Dört Yüz

Merhaba Müge,

Sana çok mahcubum aslında. Ancak gerçekten öyküyü, ertesi günü çalıştığım ve seçkinin son gönderim tarihinden sonraki bir gecenin sabaha karşı 05.30’unda gönderdim. O derece uzak kalmak durumundaydım seçkiye geçen ay. Bu arada seçkiye de teşekkür ediyorum ki gecikmeye rağmen öyküyü yayınladılar.

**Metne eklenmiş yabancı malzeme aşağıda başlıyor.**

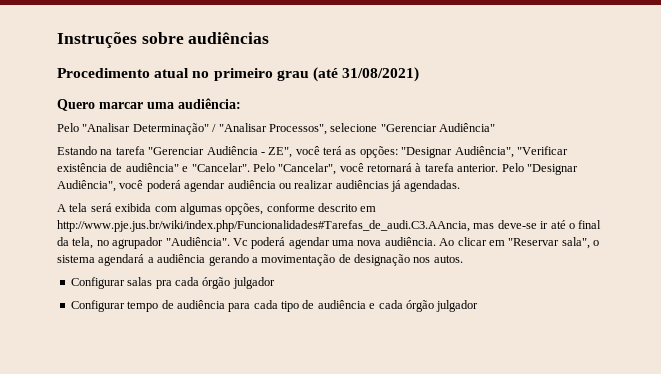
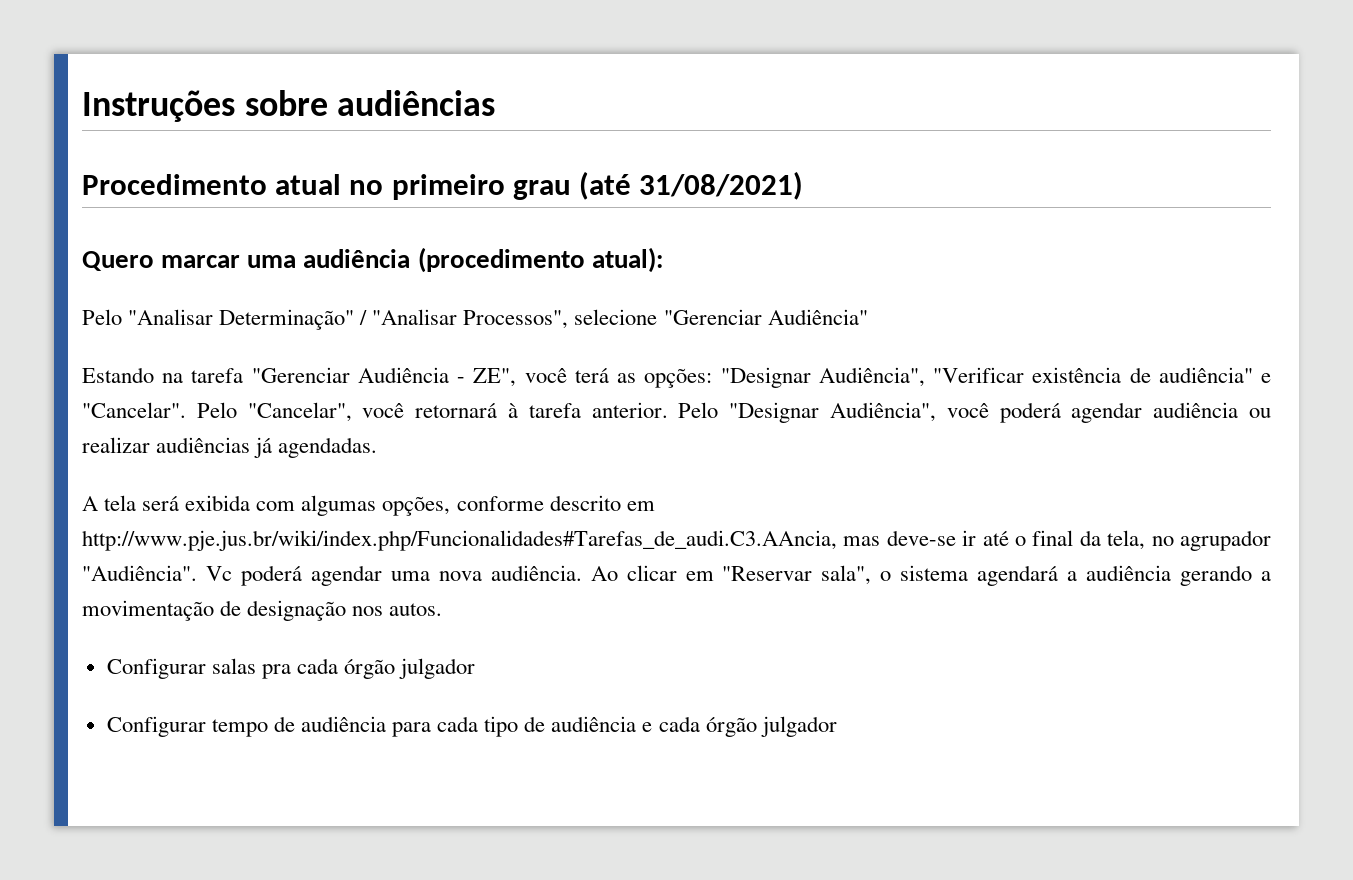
[178,98,241,109] audiência: -> [303,247,663,273] audiência (procedimento atual):

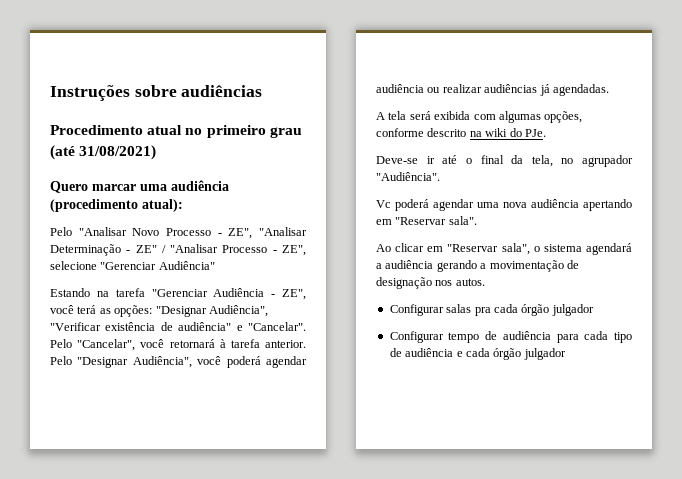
[219,309,569,330] Determinação" / "Analisar Processos", -> [132,227,307,239] [50,244,306,256] Novo Processo - ZE", "Analisar Determinação - ZE" / "Analisar Processo - ZE",
[626,501,655,511] [82,530,956,551] em http://www.pje.jus.br/wiki/index.php/Funcionalidades#Tarefas_de_audi.C3.AAncia, mas deve-se -> [469,128,546,137] [376,156,418,164] na wiki do PJe. // Deve-se
(197, 573) none -> (440, 176) //
[490,565,582,581] audiência. -> [531,199,632,211] [376,216,477,225] audiência apertando em "Reservar sala". //

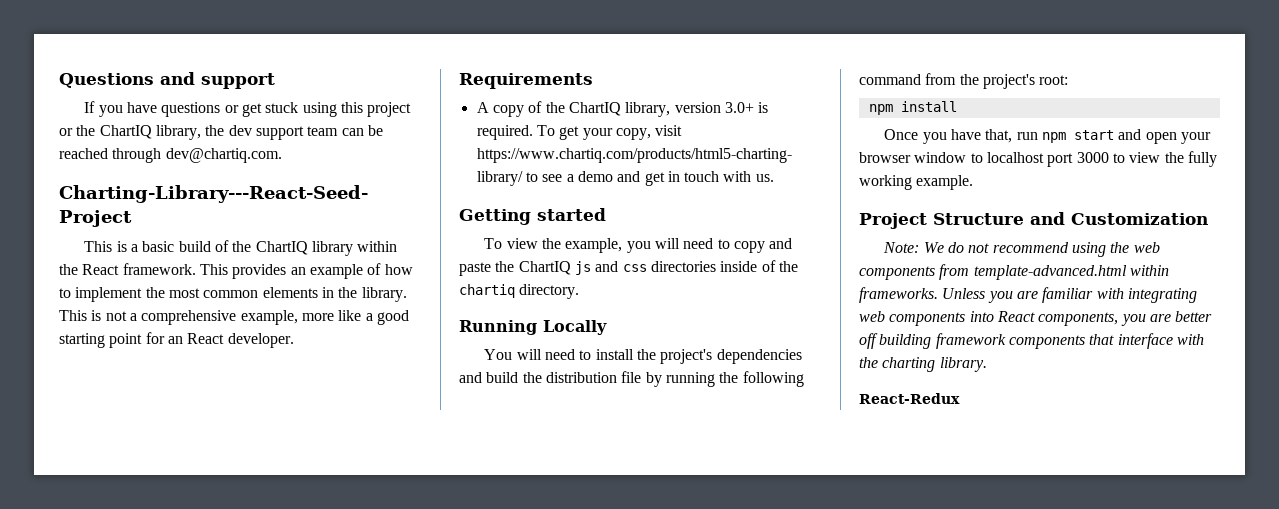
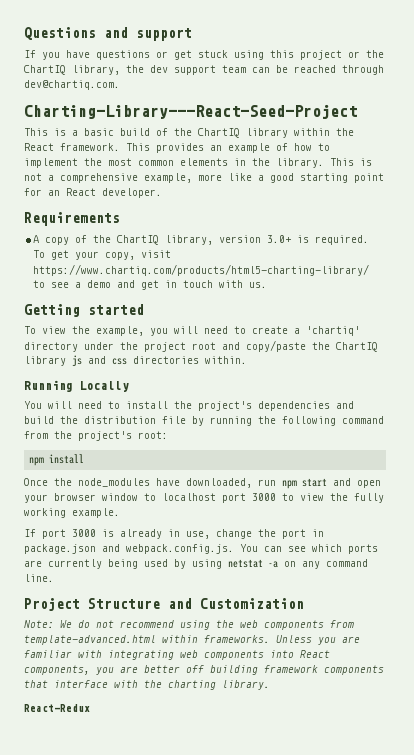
[733,238,793,253] [459,261,571,276] copy and paste the ChartIQ -> [252,326,360,336] [24,340,378,352] [24,356,66,366] create a 'chartiq' directory under the project root and copy/paste the ChartIQ library
[720,260,798,272] [459,284,580,299] inside of the chartiq directory. -> [205,356,247,364] within.
[922,129,1013,144] you have that, -> [54,478,252,488] the node_modules have downloaded,
(974, 182) none -> [24,529,324,539] [24,544,378,554] [24,559,368,569] [24,574,54,582] // If port 3000 is already in use, change the port in package.json and webpack.config.js. You can see which ports are currently being used by using netstat -a on any command line.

Eleştirilerine gelince; sanırım temadan kaynaklandı. Piramit dizaynı kolossal bir dizayndı. Yazdığım gibi ilahi ya da hümanist veya her ikisi de ancak sonuç olarak her şeyiyle bir görkem ve güç figürü… Bende de piramit bazında büyük bir ideali anlatma şeklinde tezahür etti bu figür. Elimden geldiğince çok konuya değinmeye çalıştım. İlk öykümde bir ilişkiye, sonra politika ve kimliğe, oradan sanata ve zanaata en sonunda da ideallere -her ne kadar distopik sonuçları olsa da…- Yani açıkçası öykünün en güvendiğim kısmı Antonio San’t Elia ve Umberto Boccioli’nin italyanca söyledikleri eserlerinin isimleri idi. Böylece türkçe anlatılan bir öyküde italyanca konuşurken yaşadıkları yabancılaşma dolayısıyla bir kurgunun parçası olduklarına dair bir kabus hissettirecektim. Ancak… Son dört beş aydır benim word programımla sitenin sistemi arasındaki bir uyumsuzluktan sanıyorum bir kelime birleştirme/ayırma sorunu yaşıyorum. Sonuçta kimse sanırım “formeunichedellacontinuitanellospazio” nin ne olduğunu anlamadığı için olay etkisini kaybetti :confused:

Ve beni yazmayı bilmiyor durumuna düşüren bu hata, çok canımı sıkmaya başladı…

T-F-A-İ’nin öyküsü aslında biraz kara mizah. Ben piramitten de bahsetmeyecektim; dizayn, form vs. ile bir anma yapacaktım sadece. O zaman bu T-F-A-İ de belki bir bulmaca olacaktı -kolay bir bulmaca- ama uyanıklığımın yirmi ikinci saatinde ancak bu kadar toplandı :slight_smile:

Beni tekrar okuduğuna sevindiğine çok sevindim. Bu vesileyle de iki konuya değinmek istiyorum ki birine zaten değindim. Yoğunluk dolayısıyla sadece yazarak değil okuyarak ve yorumlayarak da seçkiye fayda sağlayamamak beni de burdu. Ama buradan hareketle ikinci konu daha ilginç ve seçki için iyiyse de sanki benim için biraz hüzünlü; seçkide jenerasyon değişiyor. İsimler değişiyor ve çoğalıyor ve bu yeni arkadaşlar kendi networklerini kuruyorlar. Ben de 2017 Aralık’ında ilk yazdığımda var olan bazı isimleri daha sonra artık göremez olmuştum. Bu bir noktadan sonra sanırım benim de başıma gelecek. Hem doğal olan bu olduğu için hem de sosyalleşme konusunda artık eski imkan/zaman sahip olmadığım için.